WORK ITEM:
Could you please output all of the data exactly, without the images?

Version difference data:
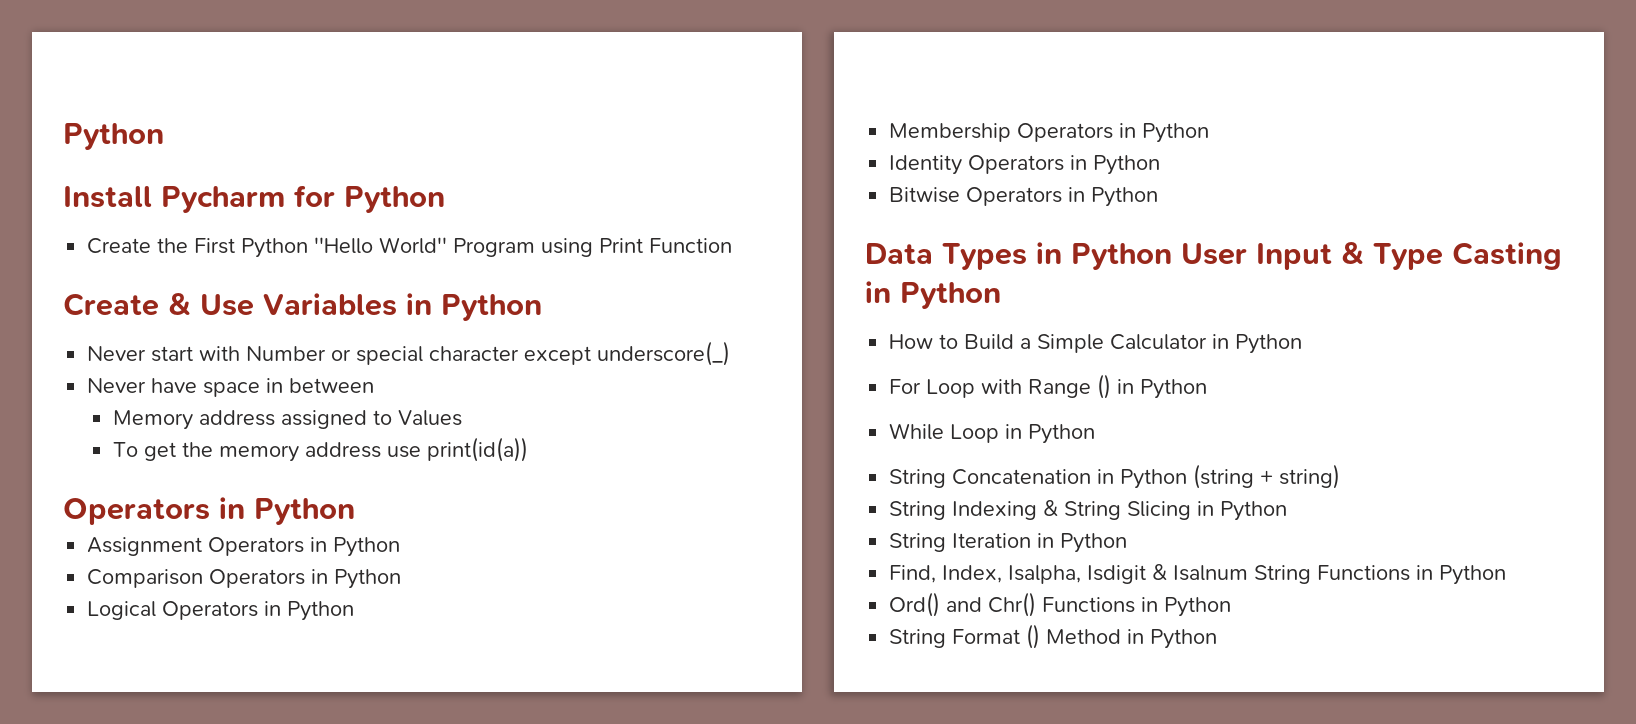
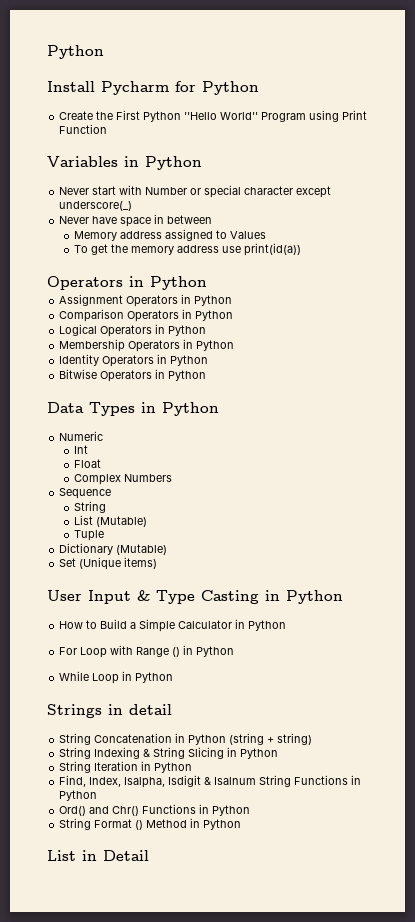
[63,293,254,316] Create & Use -> (108, 129) none
(1172, 256) none -> [59,431,104,441] [73,445,88,454] [73,459,101,468] [73,474,172,485] [59,488,112,499] [73,501,106,513] [73,515,147,527] [73,530,104,541] [59,543,168,555] [59,557,158,570] // Numeric // Int // Float // Complex Numbers // Sequence // String // List (Mutable) // Tuple // Dictionary (Mutable) // Set (Unique items) //
(1096, 434) none -> [47,704,172,718] // Strings in detail
(1218, 639) none -> [47,850,149,861] // List in Detail

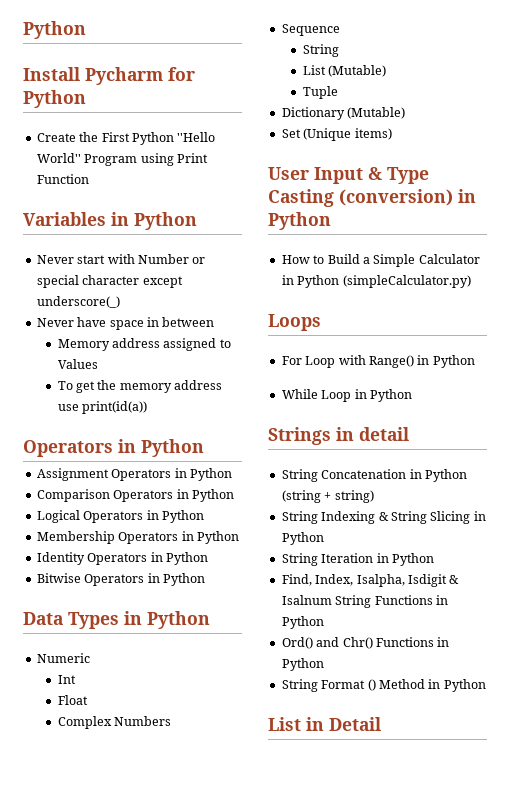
(259, 597) none -> [339,189,453,206] (conversion)
(287, 625) none -> [342,275,471,288] [268,314,321,331] (simpleCalculator.py) // Loops
[136,647,181,657] Range () -> [368,355,414,368] Range()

EXERCISE SOLUTION:
[63,293,254,316] Create & Use -> (108, 129) none
(1172, 256) none -> [59,431,104,441] [73,445,88,454] [73,459,101,468] [73,474,172,485] [59,488,112,499] [73,501,106,513] [73,515,147,527] [73,530,104,541] [59,543,168,555] [59,557,158,570] // Numeric // Int // Float // Complex Numbers // Sequence // String // List (Mutable) // Tuple // Dictionary (Mutable) // Set (Unique items) //
(1096, 434) none -> [47,704,172,718] // Strings in detail
(1218, 639) none -> [47,850,149,861] // List in Detail

(259, 597) none -> [339,189,453,206] (conversion)
(287, 625) none -> [342,275,471,288] [268,314,321,331] (simpleCalculator.py) // Loops
[136,647,181,657] Range () -> [368,355,414,368] Range()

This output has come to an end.